Posted by: Skip | June 26, 2008 at 02:25 PM
Actually per 2000, it looks like the Rehquist court put itself in its current position thanks to the then Chief Justice, the three holdouts, and O'Connor. All of them are as responsible for this as any marginal presidential candidate.
Posted by: Why don't Dems whine about Perot? | June 26, 2008 at 02:34 PM
The assigning of responsibility to an individual or a small group for a large collective action is a pointless endeavor, especially since you have no power to punish those people.
As far as individuals are concerned, some Nader supporters regret their votes in 2000, while others would do it over again if given a chance, and indeed repeated their vote in 2004 and fully intend to in 2008. It's not our fault that the U.S. is screwed up and millions of people vote for crooks. All the big-party, big-money politicians are crooks -- just look at how Obama's friends and fundraisers keep getting arrested too.
Posted by: Jeff | June 26, 2008 at 04:20 PM
We need a 50 state Democratic Party. For years, the fools that run the national party and consultants who recieve commissions on media buys have been pursuing a 14 or so state strategy that resulted in lost elections and lucrative commissions for consultants. I can only hope Dean and Obama are successful in making this a national election.
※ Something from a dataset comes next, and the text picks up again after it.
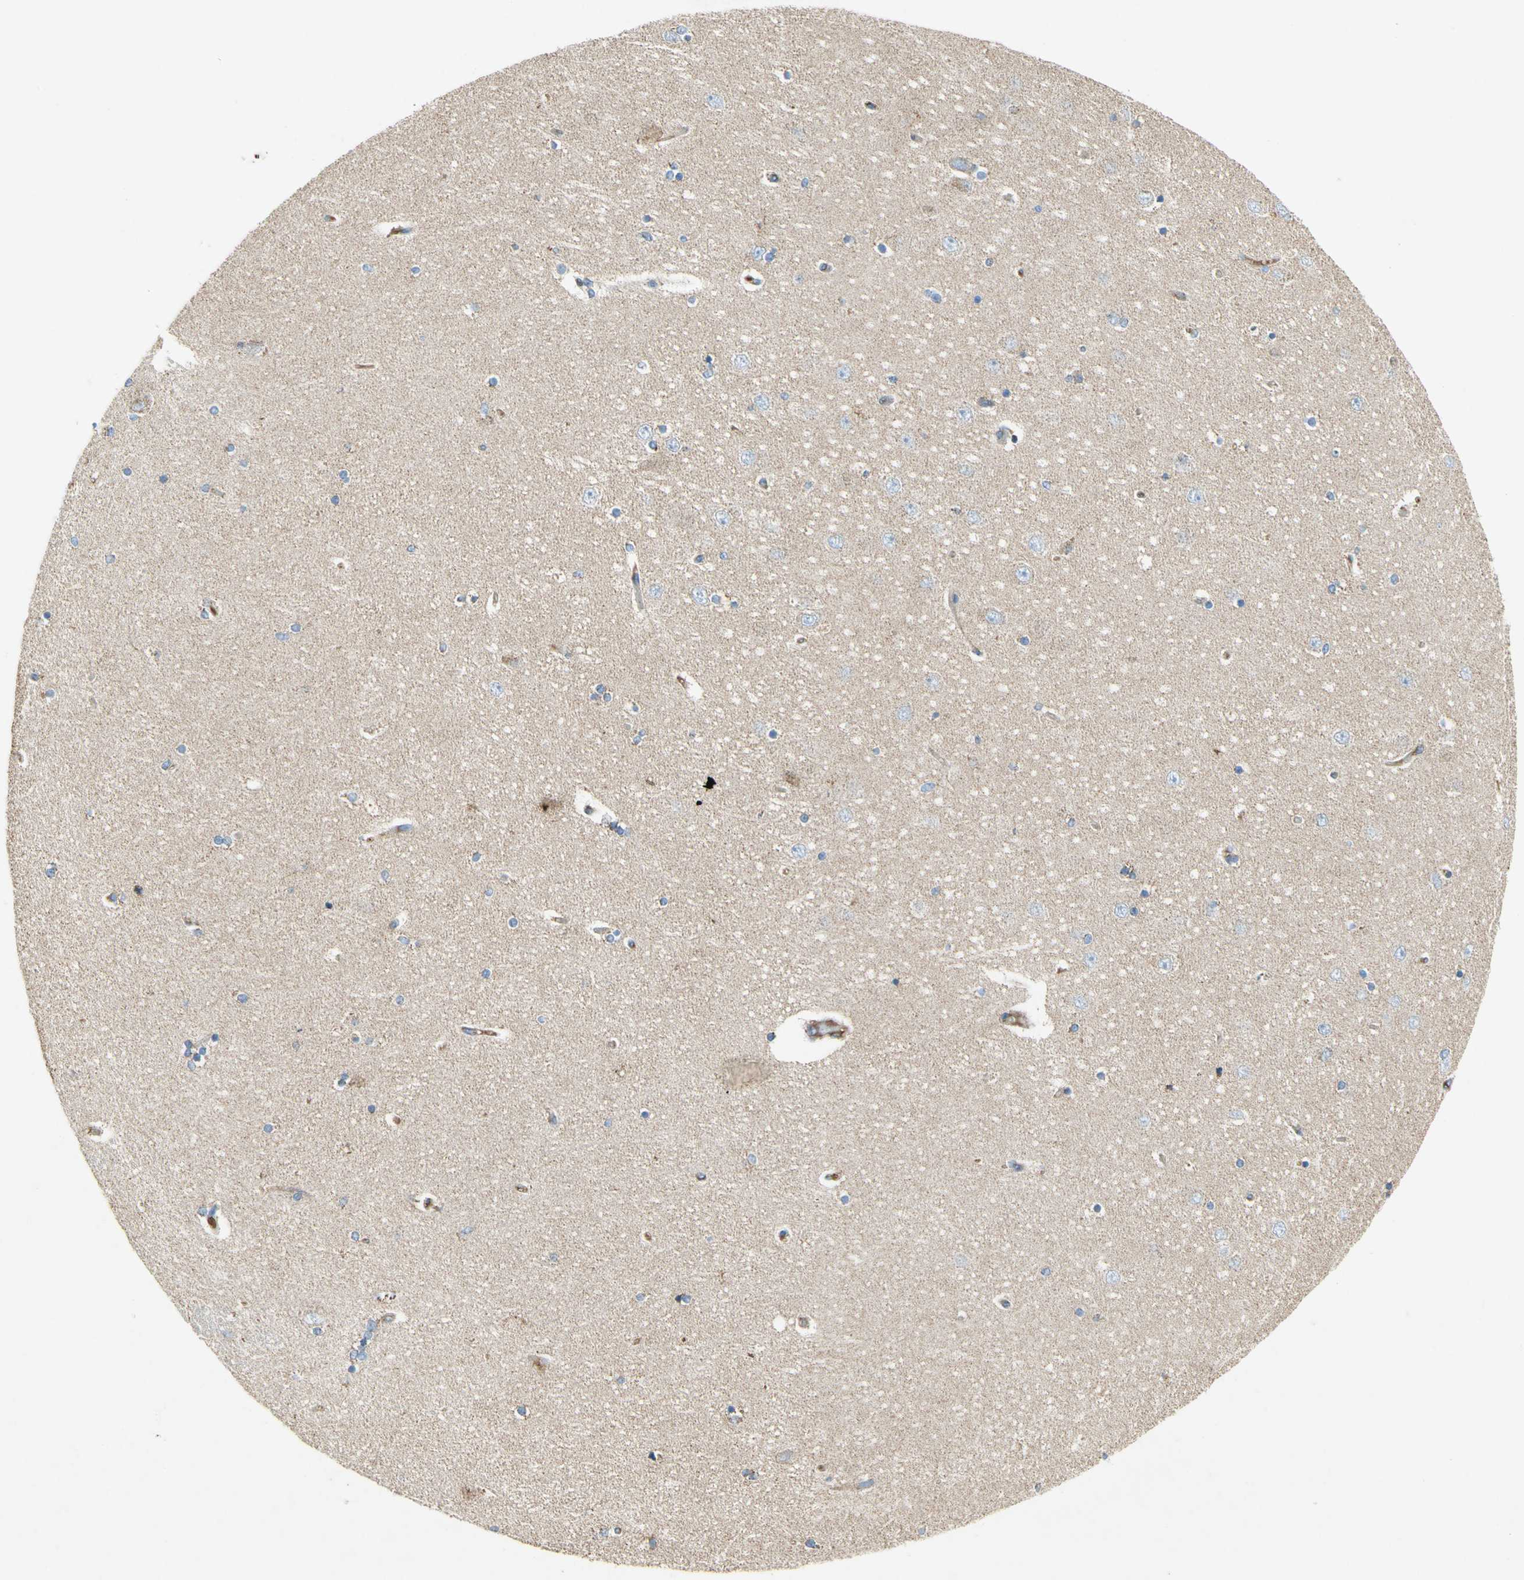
{"staining": {"intensity": "moderate", "quantity": "25%-75%", "location": "cytoplasmic/membranous"}, "tissue": "hippocampus", "cell_type": "Glial cells", "image_type": "normal", "snomed": [{"axis": "morphology", "description": "Normal tissue, NOS"}, {"axis": "topography", "description": "Hippocampus"}], "caption": "There is medium levels of moderate cytoplasmic/membranous staining in glial cells of normal hippocampus, as demonstrated by immunohistochemical staining (brown color).", "gene": "SDHB", "patient": {"sex": "female", "age": 54}}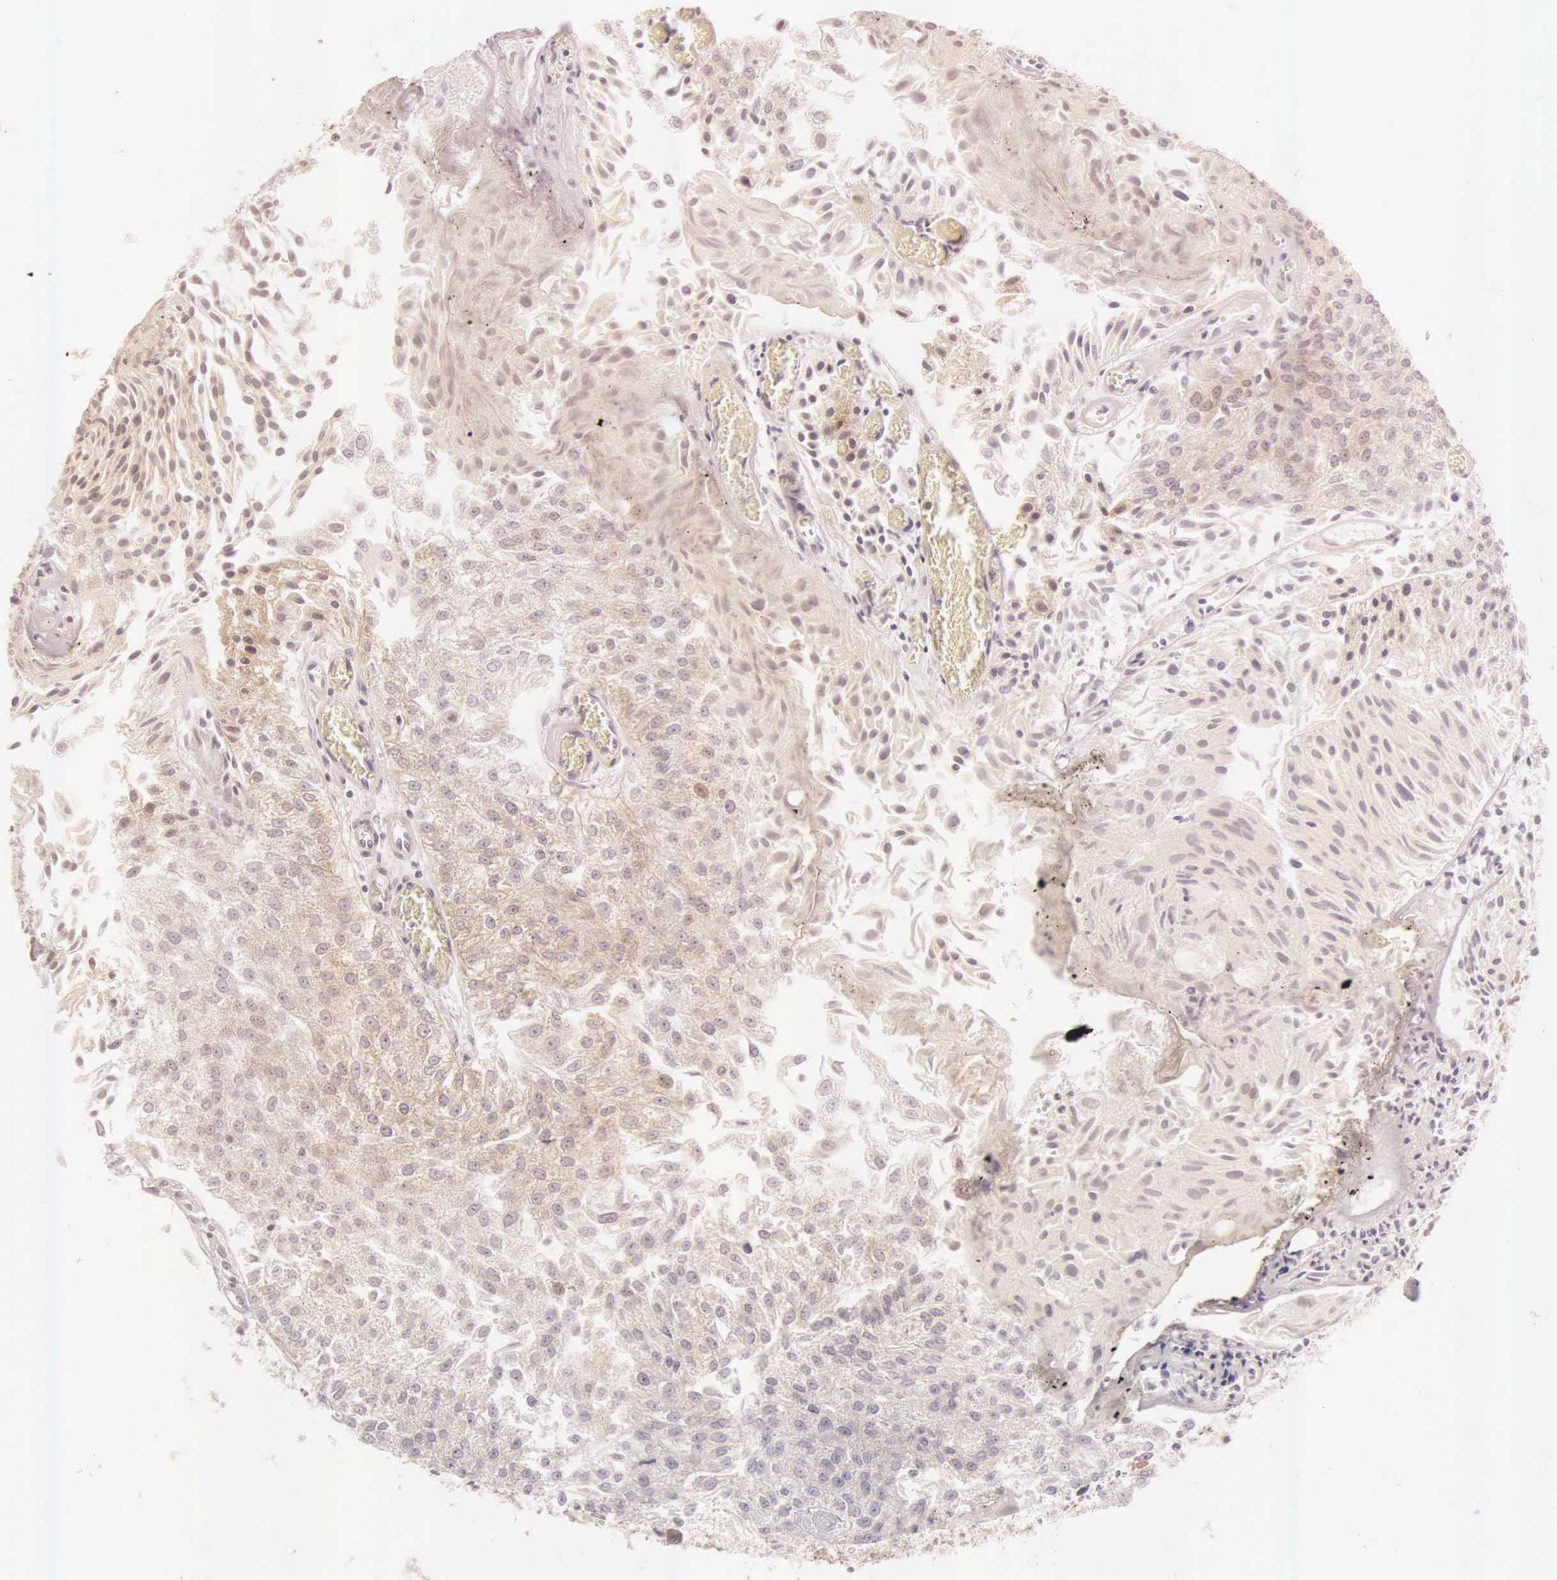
{"staining": {"intensity": "weak", "quantity": ">75%", "location": "cytoplasmic/membranous"}, "tissue": "urothelial cancer", "cell_type": "Tumor cells", "image_type": "cancer", "snomed": [{"axis": "morphology", "description": "Urothelial carcinoma, Low grade"}, {"axis": "topography", "description": "Urinary bladder"}], "caption": "An image of human urothelial cancer stained for a protein shows weak cytoplasmic/membranous brown staining in tumor cells. (Brightfield microscopy of DAB IHC at high magnification).", "gene": "CEP170B", "patient": {"sex": "male", "age": 86}}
Posted by: nonheroicvet | June 26, 2008 at 06:12 PM
I thought it was a none of the above court! Nader offered us a name to vote for, knowing that neither major party was worth the corruption, the disrespect for law, the corporate greed that would come from 'the rule of law, not men!'
The Bush corruption, the Gore corruption...and now the Obama/McCain corruption.
Scalia, Thomas, Alito, give us the law of our jungle.
Again, it's Nader or None of the Above.
Posted by: jim guilfoil | June 26, 2008 at 06:56 PM
Al Gore's father was in the Congress for 32 years. Al Gore himself served 8 years in the House, the senate and the VP post. Bopth of them were elected to all these affices by Tennessee. Al Gore couldn't carry Tennessee in 2000.
Al gore won in Florida. Instead of fighting for what was his, he folded his tent and went home.
Al Gore would have inflicted on decent Americans a running mate of astonishing stupidity and venality. Yes, Joe Lieberman was to a heartbeat from the presidency, by Al Gore's choice.
Enough of this whining about Ralph Nader the spoiler.
Posted by: jim bouman | June 26, 2008 at 10:57 PM
You could support instant runoff voting or something similar and give others a chance rather than just two parties. Clinton impeachment hearings had a lot to do with 2000 as well, even if the impeachment was frivolous.
Anyway, this post is off base for another significant reason: Justaces Roberts and Alito were appointed in Bush's second term. Justice O'Conner was on the bench until January 31, 2006. Rehnquist fought on as long as he could, until September 3, 2005.
If only the Democrats could have fought as hard in 2004 as Rehnquist did in 2005. What effect did Nader have in 2004? Very little.
So shouldn't Thursday's ruling be attributed to the Kerry/Edwards Supreme Court?
Posted by: Dan Sebald | June 27, 2008 at 01:31 AM
This supposed Nader court is just a slight upgrade from the "Perot" court we had in the mid to late 90's.
Posted by: Ron | June 28, 2008 at 07:30 PM
This is the kind of frame I'd expect from a right wing Republican.
Gore actually won Florida. He failed to fight for his win.
Ralph had nothing to do with that.
The whole notion that Nader cost Gore Florida is one of the most disgusting lies in the history of U.S. politics.
End this phony attack on America's Greatest Citizen.